Standard Chartered hires ex-UBS syndicate banker

Samuel Chan joins the Asia debt syndicate desk at Standard Chartered as the bank continues to increase its footprint in the region.

Standard Chartered Bank has hired former UBS syndicate banker Samuel Chan as it beefs up the numbers on its own bond syndicate desk, according to an announcement this week. Chan, who joins as a director based in Singapore, has already started his new job and will be working closely with and reporting to Jujhar Singh, head of Asia debt syndicate.

Chan brings with him the experience of having worked with some of the most highly regarded debt syndicate bankers in Asia during his time at UBS, including: Mark Leahy, who subsequently went to Deutsche Bank and is currently taking a break from investment banking; and Cristian Jonsson, who moved to a new role within UBS in September 2007. Since then, Chan had been working under Fergus Edwards, who is now running UBS's debt syndicate as a one-man team.

Chan left UBS in mid-February as part of the ongoing retrenchments at the firm, with sources saying that he volunteered to go once it became clear that the bank was looking to eliminate one of the two positions on the syndicate desk.
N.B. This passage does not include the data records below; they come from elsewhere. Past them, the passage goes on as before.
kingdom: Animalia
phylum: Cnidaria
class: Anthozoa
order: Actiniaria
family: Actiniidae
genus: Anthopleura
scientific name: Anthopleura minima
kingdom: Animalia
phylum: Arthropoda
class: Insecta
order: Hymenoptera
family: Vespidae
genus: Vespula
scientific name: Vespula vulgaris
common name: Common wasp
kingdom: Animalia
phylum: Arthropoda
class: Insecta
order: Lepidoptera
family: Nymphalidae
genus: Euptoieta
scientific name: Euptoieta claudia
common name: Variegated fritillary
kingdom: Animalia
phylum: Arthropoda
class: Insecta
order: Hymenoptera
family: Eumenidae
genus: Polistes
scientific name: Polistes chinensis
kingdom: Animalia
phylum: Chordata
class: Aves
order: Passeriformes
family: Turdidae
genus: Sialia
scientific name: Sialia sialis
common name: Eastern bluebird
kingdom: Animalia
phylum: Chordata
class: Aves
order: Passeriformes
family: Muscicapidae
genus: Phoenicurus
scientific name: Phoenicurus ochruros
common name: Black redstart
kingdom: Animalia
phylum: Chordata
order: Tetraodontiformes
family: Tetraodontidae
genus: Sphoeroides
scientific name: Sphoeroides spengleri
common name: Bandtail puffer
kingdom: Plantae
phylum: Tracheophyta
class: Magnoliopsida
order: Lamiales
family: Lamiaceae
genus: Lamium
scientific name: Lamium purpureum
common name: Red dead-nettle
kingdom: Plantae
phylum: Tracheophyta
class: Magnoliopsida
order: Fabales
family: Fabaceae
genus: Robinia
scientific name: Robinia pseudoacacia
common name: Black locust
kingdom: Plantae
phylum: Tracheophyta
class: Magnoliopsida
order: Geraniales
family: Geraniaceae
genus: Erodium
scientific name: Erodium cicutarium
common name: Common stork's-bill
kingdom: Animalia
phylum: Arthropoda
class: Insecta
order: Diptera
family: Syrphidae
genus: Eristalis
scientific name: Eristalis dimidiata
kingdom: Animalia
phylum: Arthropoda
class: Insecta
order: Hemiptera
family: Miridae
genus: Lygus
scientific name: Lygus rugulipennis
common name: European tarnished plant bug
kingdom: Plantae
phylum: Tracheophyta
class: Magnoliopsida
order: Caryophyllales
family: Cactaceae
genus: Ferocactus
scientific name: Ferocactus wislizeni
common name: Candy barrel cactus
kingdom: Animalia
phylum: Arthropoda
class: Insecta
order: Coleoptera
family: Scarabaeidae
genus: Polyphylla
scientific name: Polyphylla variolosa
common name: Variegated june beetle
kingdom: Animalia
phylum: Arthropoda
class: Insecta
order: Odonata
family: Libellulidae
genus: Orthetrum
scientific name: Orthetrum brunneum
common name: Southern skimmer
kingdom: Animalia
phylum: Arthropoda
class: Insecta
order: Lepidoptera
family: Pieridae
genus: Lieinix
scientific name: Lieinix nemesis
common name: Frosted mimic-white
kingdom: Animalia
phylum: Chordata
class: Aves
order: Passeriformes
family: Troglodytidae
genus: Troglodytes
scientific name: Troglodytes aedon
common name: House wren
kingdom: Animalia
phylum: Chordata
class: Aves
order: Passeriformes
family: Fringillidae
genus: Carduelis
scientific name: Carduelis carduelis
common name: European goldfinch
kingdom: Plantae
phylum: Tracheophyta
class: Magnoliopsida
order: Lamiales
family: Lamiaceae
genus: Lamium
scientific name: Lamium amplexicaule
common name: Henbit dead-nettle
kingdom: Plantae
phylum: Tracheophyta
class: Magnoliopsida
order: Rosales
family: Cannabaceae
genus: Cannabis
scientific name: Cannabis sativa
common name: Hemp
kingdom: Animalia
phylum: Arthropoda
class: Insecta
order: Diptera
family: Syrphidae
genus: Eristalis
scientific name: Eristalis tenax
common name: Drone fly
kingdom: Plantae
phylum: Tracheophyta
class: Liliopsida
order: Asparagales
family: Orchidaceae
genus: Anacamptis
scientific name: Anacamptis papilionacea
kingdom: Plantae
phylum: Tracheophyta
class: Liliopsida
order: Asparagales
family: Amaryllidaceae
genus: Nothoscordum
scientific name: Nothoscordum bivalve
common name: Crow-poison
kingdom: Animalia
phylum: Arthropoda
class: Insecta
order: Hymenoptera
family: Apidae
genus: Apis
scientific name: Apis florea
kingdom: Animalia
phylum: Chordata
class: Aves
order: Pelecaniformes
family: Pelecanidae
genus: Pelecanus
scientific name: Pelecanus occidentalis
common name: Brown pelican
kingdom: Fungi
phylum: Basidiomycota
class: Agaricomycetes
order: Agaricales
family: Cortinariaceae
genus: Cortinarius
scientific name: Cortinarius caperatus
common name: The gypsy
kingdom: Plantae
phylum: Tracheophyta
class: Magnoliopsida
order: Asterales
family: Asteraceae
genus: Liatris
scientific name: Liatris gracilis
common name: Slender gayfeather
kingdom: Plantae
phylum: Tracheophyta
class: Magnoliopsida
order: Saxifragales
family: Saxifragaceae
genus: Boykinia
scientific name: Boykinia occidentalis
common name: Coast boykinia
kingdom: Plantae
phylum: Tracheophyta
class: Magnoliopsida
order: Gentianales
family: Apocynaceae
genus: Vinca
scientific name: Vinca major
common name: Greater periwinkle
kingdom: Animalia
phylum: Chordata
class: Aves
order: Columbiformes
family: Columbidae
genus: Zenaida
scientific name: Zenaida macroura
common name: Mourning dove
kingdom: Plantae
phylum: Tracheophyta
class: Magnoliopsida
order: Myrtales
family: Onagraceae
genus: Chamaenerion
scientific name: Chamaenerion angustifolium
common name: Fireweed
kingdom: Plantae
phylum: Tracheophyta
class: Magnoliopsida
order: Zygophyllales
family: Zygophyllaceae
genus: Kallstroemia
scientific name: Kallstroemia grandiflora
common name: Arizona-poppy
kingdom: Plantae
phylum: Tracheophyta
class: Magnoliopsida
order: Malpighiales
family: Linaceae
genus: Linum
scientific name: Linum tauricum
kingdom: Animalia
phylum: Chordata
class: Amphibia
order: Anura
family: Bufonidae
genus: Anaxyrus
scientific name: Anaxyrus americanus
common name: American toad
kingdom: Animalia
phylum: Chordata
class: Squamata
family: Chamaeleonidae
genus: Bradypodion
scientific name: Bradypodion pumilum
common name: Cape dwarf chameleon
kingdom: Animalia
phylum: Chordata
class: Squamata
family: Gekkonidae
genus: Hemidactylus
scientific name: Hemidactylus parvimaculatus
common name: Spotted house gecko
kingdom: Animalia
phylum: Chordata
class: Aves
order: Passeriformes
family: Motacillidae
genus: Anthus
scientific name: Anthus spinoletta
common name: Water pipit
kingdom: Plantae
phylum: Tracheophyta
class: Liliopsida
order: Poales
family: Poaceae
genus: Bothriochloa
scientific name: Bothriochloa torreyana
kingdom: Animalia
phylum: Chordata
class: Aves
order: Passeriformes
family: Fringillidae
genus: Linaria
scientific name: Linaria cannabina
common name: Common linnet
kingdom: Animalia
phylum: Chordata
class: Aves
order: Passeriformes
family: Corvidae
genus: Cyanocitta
Standard Chartered is active in both G3 and local currency bonds, but its main strength is in local currency paper where it has been able to leverage its on-the-ground presence to become a key competitor to HSBC over the past few years. This is also an area which continues to see a lot of issuance activity despite the ongoing downturn.

Chan is joining a firm which, contrary to most other international investment banks in Asia, is still hiring. Sources say the UK-headquartered bank, which gets most of its revenues from Asia, is targeting key individuals who are being laid off from other banks or who are looking for a new challenge and are attracted to the possibility of working at a bank that still has a strong balance sheet to back up its business -- possibly they are also drawn to the fact that Standard Chartered is able to offer more money than their old firms, which have become subject to stricter compensation guidelines as part of their acceptance of government bailout money.

These observations are exemplified by a series of hiring announcements by Standard Chartered in Asia over the past six months. Last month it poached convertible bond specialist Ronnie Potel from Citi to head its equity-linked origination team; in January it hired 15-year Rabobank veteran Nelson Batubara as its new head of commodity trading and agribusiness in Indonesia; in October last year it brought on board Christian Wait from Lehman Brothers in New York as its new global head of capital markets; and a month before that it hired Vinod Aachi from Deutsche Bank to take on a newly created position as global head of structuring, and Vincent Van Pelt from Bear Stearns in London to become global head of equity derivatives and commodities.

In November last year, Standard Chartered also acquired Cazenove Asia with the aim of leveraging the UK firm's equity financing and execution abilities to strengthen its own equity capital markets business.

Standard Chartered's ability to weather the current downturn was put in black and white with the release of its 2008 earnings last week, which showed a 26% improvement in revenues and a 13% rise in net profit.